[llvm-dev] Runtime inlining proof-of-concept (and questions)

Mon Oct 5 09:10:56 PDT 2020

I'm working on some code to re-compile the output from ahead-of-time 
LLVM compilers at runtime, which allows inlining of function calls whose 
targets are only known at runtime. This works by decorating selected 
functions ahead of time, adding code for determining caller-callee 
relationships and invoking the JIT compiler at runtime. The decoration 
works on the IR from the front-end compiler (e.g. clang) before 
generating object code with llc.

If anyone is interested in knowing more about the runtime inlining 
project it's available on GitHub at https://github.com/drti/drti

Making this work got a bit tricky in places and I have some questions 
about improvements:

1. To figure out when one "decorated" function has called another I pass 
some information in the r14 register as well as in the instruction 
stream accessible via the return address. The code is only supposed to 
work on Linux x86_64 for now. What I wanted to do was  extend the 
existing X86TargetMachine to add in these features but I couldn't find 
any way to do this cleanly - I couldn't see any target machine extension 
points like RegisterPass and RegisterStandardPasses for IR passes. What 
I did in the end was implement a new target type "x86_64_drti" which 
delegates as much as possible to the real X86 target obtained via 
TargetRegistry::lookupTarget. This is  messy because many of the virtual 
functions from TargetPassConfig that I want to delegate to X86PassConfig 
are protected (e.g. addPreRegAlloc). So I'm wondering if I missed 
something and if not, whether there's a reason the existing target 
machines don't provide any extension points?

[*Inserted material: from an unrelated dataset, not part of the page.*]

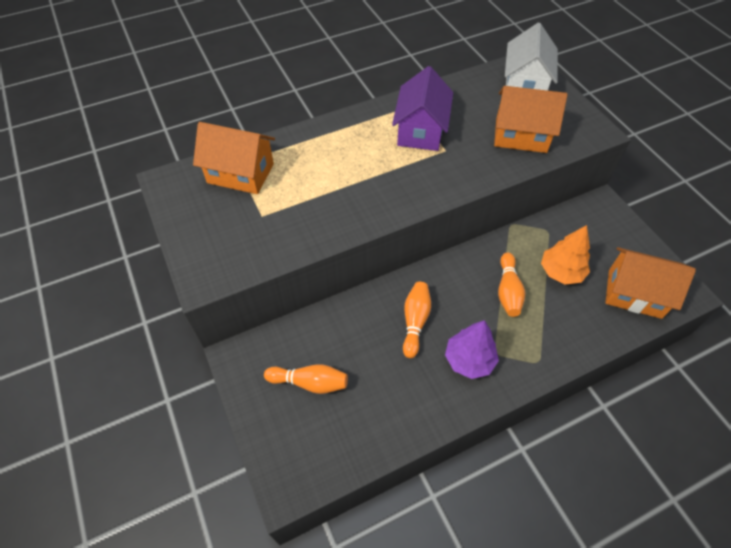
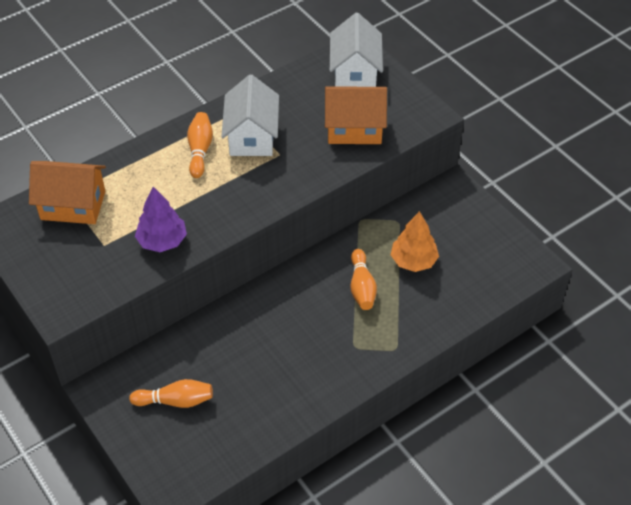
camera: 10 degrees left, 5 degrees down
purple house [392,66,453,151] -> white house [221,74,279,156]
orange bowling pin [403,282,431,358] -> orange bowling pin moved to [187,112,213,178]
purple tree [445,320,499,379] -> purple tree moved to [135,187,187,252]
orange house [606,247,696,319] -> none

2. To make it more robust I'd like to convert CALL instructions into a 
PUSH and JMP, so I can fake the return address to point at a block 
containing raw data and a JMP back to the instruction after the original 
CALL. I think we could call this a "return thunk". So instead of CALL 
target [...] I would have something like the below:

     MOV my_thunk, R11

     PUSH R11

     JMP target

my_post_call:

     [...]

Where my_thunk would have this:

     .8byte [...]

my_thunk:

     JMP my_post_call

I don't know if this is even feasible since it splits the basic block 
containing the CALL and quite likely breaks any pre-call or post-call 
handling. To be honest I'm also not sure how this relates to instruction 
"bundles" either and whether the CALL is already more complicated than a 
single instruction. Does anyone know what would be involved in this kind 
of transformation from CALL to PUSH and JMP?

Regards,

Raoul Gough.